I am spinning up on Python, Spark, and PySpark. I am following this tutorial on reading all CSV files in a specified directory, i.e., spark.read.csv(DirectoryPath). I tried to find where the description of which files are read, e.g., all files regardless of extension or just files with the CSV extension. I consider it to be a very basic expectation for the documentation to describe this behaviour. The spark.read method returns a DataFrameReader object, of which csv is a method.

The doc string from entering spark.read.csv? at the Spyder IPython console only seems to describe the case where a CSV file path is provided, not where a directory path is given. The PySpark documentation says essentially the same thing.

Since Spark is written in Scala, I sometimes found the Scala documentation better. However, none of the descriptions for the three csv methods seem to describe the case where the path argument is a directory rather than a file.

What is the functional description of DataFrameReader.csv?

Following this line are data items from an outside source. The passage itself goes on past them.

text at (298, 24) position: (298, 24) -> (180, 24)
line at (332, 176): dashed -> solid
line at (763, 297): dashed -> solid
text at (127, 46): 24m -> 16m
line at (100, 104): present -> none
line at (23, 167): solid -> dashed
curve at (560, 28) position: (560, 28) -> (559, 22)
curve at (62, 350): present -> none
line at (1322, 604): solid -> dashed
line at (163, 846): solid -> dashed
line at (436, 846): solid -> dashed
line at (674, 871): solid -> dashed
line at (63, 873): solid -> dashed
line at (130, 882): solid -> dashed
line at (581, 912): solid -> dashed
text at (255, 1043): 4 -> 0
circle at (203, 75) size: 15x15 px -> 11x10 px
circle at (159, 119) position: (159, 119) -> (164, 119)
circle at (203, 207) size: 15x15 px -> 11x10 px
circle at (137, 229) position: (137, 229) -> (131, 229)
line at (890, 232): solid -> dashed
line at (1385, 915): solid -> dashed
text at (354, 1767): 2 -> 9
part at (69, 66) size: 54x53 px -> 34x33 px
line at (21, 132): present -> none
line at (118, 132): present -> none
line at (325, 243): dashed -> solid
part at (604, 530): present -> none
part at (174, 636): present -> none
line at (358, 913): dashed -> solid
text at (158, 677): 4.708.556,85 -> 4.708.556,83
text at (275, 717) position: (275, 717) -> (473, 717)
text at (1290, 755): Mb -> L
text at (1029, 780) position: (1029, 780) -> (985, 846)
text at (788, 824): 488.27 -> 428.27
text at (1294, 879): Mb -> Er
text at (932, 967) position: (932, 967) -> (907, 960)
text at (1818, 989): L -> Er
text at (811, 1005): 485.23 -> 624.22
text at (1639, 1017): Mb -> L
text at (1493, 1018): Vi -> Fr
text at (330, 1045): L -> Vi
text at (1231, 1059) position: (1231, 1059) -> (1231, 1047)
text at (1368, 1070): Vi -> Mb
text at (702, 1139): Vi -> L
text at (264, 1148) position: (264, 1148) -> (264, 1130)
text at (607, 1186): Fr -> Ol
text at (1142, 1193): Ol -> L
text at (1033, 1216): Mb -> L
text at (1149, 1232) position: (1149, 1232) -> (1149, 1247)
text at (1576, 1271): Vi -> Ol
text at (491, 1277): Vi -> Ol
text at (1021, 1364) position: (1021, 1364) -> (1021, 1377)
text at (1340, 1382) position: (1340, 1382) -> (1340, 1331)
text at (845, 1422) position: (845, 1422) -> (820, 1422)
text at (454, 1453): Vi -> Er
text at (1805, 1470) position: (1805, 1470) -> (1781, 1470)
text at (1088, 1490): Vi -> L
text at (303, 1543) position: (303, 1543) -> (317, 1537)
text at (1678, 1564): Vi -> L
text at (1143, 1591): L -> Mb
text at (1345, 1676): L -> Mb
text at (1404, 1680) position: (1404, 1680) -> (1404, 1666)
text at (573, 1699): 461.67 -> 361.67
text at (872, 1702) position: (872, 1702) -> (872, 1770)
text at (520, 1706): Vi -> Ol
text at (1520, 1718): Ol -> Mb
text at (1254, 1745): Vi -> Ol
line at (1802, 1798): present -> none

I am using Spark 3.4.1, which was determined by the Anaconda package manager on Windows 10 as compatible with a Python 3.9 environment.


Solution

  • Spark data sources share a lot of common behaviour and that's why the documentation is split into generic and source-specific parts. The functional description of the CSV data source is here. There is a link to this page in the Scala docs of one of the .csv() overloads. By default, if provided a directory, the source will try to load each and every file as a CSV file. You can change that behaviour by setting a glob filter with .option("pathGlobFilter", "*.csv"). Path globbing is a generic trait shared by the file-based data sources and as such is described in one of the generic sections of the SQL data sources guide.